I remember a few years ago, when the last Wheel of Time novel came out. My husband was so excited as he essentially grew up with these characters and now it was ending. He asked me to read it and if you tell me a book is good, I will generally read it. I've also been bored and read books because I've been told they are bad. That's why I read the Twilight series. I haven't gotten to that point with 50 shades, but did break down and watch the movie two days ago.

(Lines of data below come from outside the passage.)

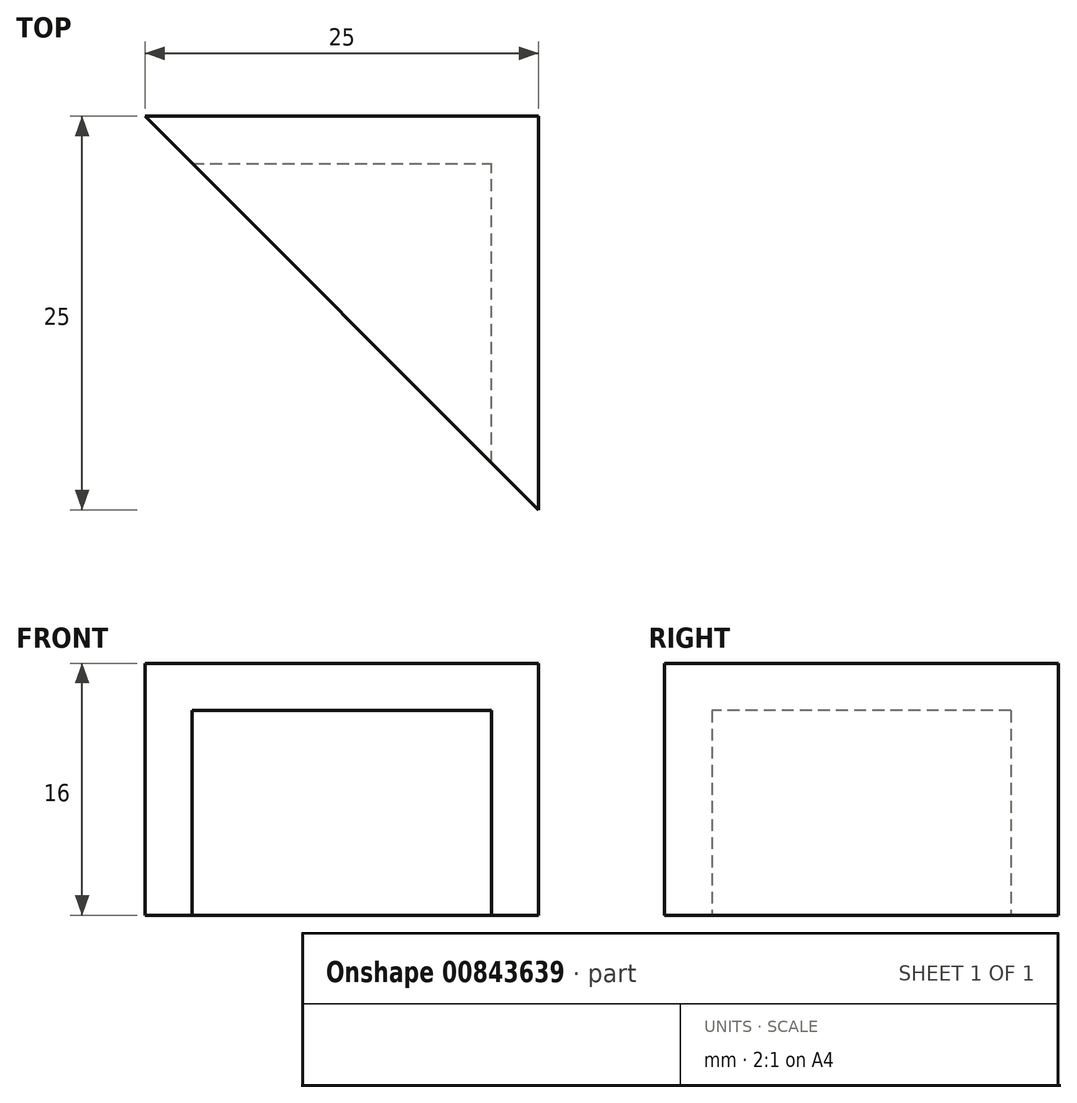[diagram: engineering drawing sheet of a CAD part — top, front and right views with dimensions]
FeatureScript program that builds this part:
annotation { "Feature Type Name" : "Feature", "Feature Type Description" : "" }
export const myFeature = defineFeature(function(context is Context, id is Id, definition is map)
    precondition{}
    {
        {
            var Q0;
            Q0=qCreatedBy(makeId("Top.planeOp"),FACE);
            var sketch = newSketch(context, id + "F0", { "sketchPlane" : qUnion([Q0])});
            skLineSegment(sketch, "E0.0", {"start": v(0, 25) * mm, "end": v(25, 25) * mm});
            skLineSegment(sketch, "E0.1", {"start": v(0, 0) * mm, "end": v(0, 25) * mm});
            skLineSegment(sketch, "E0.2", {"start": v(0, 0) * mm, "end": v(25, 0) * mm});
            skLineSegment(sketch, "E0.3", {"start": v(25, 0) * mm, "end": v(25, 25) * mm});
            skSolve(sketch);
        }
        {
            var Q0;
            Q0=makeQuery(id+"F0.imprint","IMPRINT",FACE,{"disambiguationData":[TD([[makeQuery(id+"F0.imprint","IMPRINT",EDGE,{"derivedFrom":sQuery(id+"F0.wireOp",EDGE,"E0.0")}),-1.0]])]});
            extrude(context, id + "F1", {"entities" : qUnion([Q0]), "depth" : 16 * mm, "offsetDistance" : 25 * mm});
        }
        {
            var Q0;
            Q0=makeQuery(id+"F1.opExtrude","CAP_FACE",FACE,{"disambiguationData":[OSD([sQuery(id+"F0.wireOp",EDGE,"E0.0"),sQuery(id+"F0.wireOp",EDGE,"E0.1"),sQuery(id+"F0.wireOp",EDGE,"E0.2"),sQuery(id+"F0.wireOp",EDGE,"E0.3")])],"isStart":true});
            shell(context, id + "F2", {"entities" : qUnion([Q0]), "thickness" : 3 * mm});
        }
        {
            var Q0;
            Q0=makeQuery(id+"F1.opExtrude","CAP_FACE",FACE,{"disambiguationData":[OSD([sQuery(id+"F0.wireOp",EDGE,"E0.0"),sQuery(id+"F0.wireOp",EDGE,"E0.1"),sQuery(id+"F0.wireOp",EDGE,"E0.2"),sQuery(id+"F0.wireOp",EDGE,"E0.3")])],"isStart":false});
            var sketch = newSketch(context, id + "F3", { "sketchPlane" : qUnion([Q0])});
            skLineSegment(sketch, "E1", {"start": v(25, 25) * mm, "end": v(0, 0) * mm});
            skLineSegment(sketch, "E2", {"start": v(0, 25) * mm, "end": v(25, 0) * mm});
            skCircle(sketch, "E3", {"center": v(12.5, 12.5) * mm, "radius": 6.5 * mm});
            skSolve(sketch);
        }
        {
            var Q0;
            {var subQ0=sQuery(id+"F3.wireOp",EDGE,"E3");var subQ1=sQuery(id+"F3.wireOp",EDGE,"E1");var subQ2=makeQuery(id+"F3.imprint","INTERSECT",VERTEX,{"disambiguationData":[OD(0.0)],"derivedFrom":[subQ1,subQ0]});Q0=makeQuery(id+"F3.imprint","IMPRINT",FACE,{"disambiguationData":[TD([[makeQuery(id+"F3.imprint","IMPRINT",EDGE,{"disambiguationData":[TD([[subQ2,-1.0]])],"derivedFrom":subQ1}),-1.0]])]});}
            var Q1;
            {var subQ0=sQuery(id+"F3.wireOp",EDGE,"E3");var subQ1=sQuery(id+"F3.wireOp",EDGE,"E1");var subQ2=makeQuery(id+"F3.imprint","INTERSECT",VERTEX,{"disambiguationData":[OD(0.0)],"derivedFrom":[subQ1,subQ0]});Q1=makeQuery(id+"F3.imprint","IMPRINT",FACE,{"disambiguationData":[TD([[makeQuery(id+"F3.imprint","IMPRINT",EDGE,{"disambiguationData":[TD([[subQ2,-1.0]])],"derivedFrom":subQ1}),1.0]])]});}
            var Q2;
            {var subQ0=sQuery(id+"F3.wireOp",EDGE,"E2");var subQ1=sQuery(id+"F3.wireOp",EDGE,"E1");var subQ2=makeQuery(id+"F3.imprint","INTERSECT",VERTEX,{"derivedFrom":[subQ1,subQ0]});Q2=makeQuery(id+"F3.imprint","IMPRINT",FACE,{"disambiguationData":[TD([[makeQuery(id+"F3.imprint","IMPRINT",EDGE,{"disambiguationData":[TD([[subQ2,-1.0]])],"derivedFrom":subQ1}),1.0]])]});}
            var Q3;
            {var subQ0=sQuery(id+"F3.wireOp",EDGE,"E2");var subQ1=sQuery(id+"F3.wireOp",EDGE,"E1");var subQ2=makeQuery(id+"F3.imprint","INTERSECT",VERTEX,{"derivedFrom":[subQ1,subQ0]});Q3=makeQuery(id+"F3.imprint","IMPRINT",FACE,{"disambiguationData":[TD([[makeQuery(id+"F3.imprint","IMPRINT",EDGE,{"disambiguationData":[TD([[subQ2,-1.0]])],"derivedFrom":subQ1}),-1.0]])]});}
            extrude(context, id + "F4", {"entities" : qUnion([Q0, Q1, Q2, Q3]), "operationType" : NewBodyOperationType.REMOVE, "oppositeDirection" : true, "depth" : 25 * mm, "offsetDistance" : 25 * mm});
        }
    });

I was maybe 20 pages away from finishing the 6th book. My husband would answer questions, but refused to give me any spoilers. I used to leave the kindle on the nightstand before turning the lights off and going to bed. Right around this time, the pit bull came into our lives. She slept in a crate till she was potty trained, and now that she is, she sleeps in bed next to me. The night I was 20 pages away from finishing the 6th book, the pit bull apparently couldn't sleep and decided the kindle might taste good and took a huge bite out of it and cracked the screen, making it unusable.

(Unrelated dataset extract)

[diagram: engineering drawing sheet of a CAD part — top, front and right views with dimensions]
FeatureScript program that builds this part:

I had to order a new kindle, wait for it to come in the mail, get my books back on the kindle and try to find my place again. My husband refused to spoil the end for me and pretty much teased me horribly about my nerd reader predicament.
I got him back though because when he asked me to read that, he wanted to know what I was reading, and I just got done reading the last Shadow hunter book and refused to answer any of his questions.
I will acknowledge that the both of us are huge geeks.
There was not much work loaded last week, so last week was a whirlwind of 4am nights writing, then finishing, then editing. I'm totally done with Midnight's Sonata and have everything uploaded and a proof on the way. They didn't give me a tracking number and my postman doesn't always knock, so I supposed this week will be spent putting pants on, which I hate, and checking the mail in a paranoid frenzy.
When I finally got everything uploaded and approved, I finally fell into bed around 5am with my kindle and a celebratory ice cream bar. This proved too much for my pit bull. Normally, I have a blocky head on the side of the bed demanding pets, but this time, she went too far and tried to steal my ice cream in the short time it took for me to unwrap it and move it to my mouth. It was covered in chocolate and my vet isn't open at 5am for paranoid phone calls like the time I was late for a birthday party because she hoovered a banana peel before I could get it out her mouth.
While I'm waiting, there was another novel I worked on if I was ever stuck on Midnight's Sonata and it's about 75 pages so far. I'm writing on that now while I wait for my proof. I've gotten some much needed sleep, finally shaved my legs, and watched a lot of cartoons.
My dogs get into all sorts of mischief, so while I was writing last night, I had to get up and turn the radio off that my little dog had turned off. He can't jump on the bed, so he jumps on the nightstand and slides across. Sometimes he knocks my alarm clock behind the bed. Sometimes he sets my alarm clock at random times, which really, explaining to your manager that you were late because your dog messed with your alarm clock is like eaten homework. Sometimes he turns the radio on full blast and wakes me up.
I bought doggy stairs off Groupon because I think I'm giving him self esteem issues every time I point and laugh when he tries to jump and misses, but they came in and there are no instructions and none of the screws and screw holes make any type of logical sense so they aren't put together.
Hopefully, I'll be able to update with links to purchase and post a sample chapter, but for now, I'm just back to writing.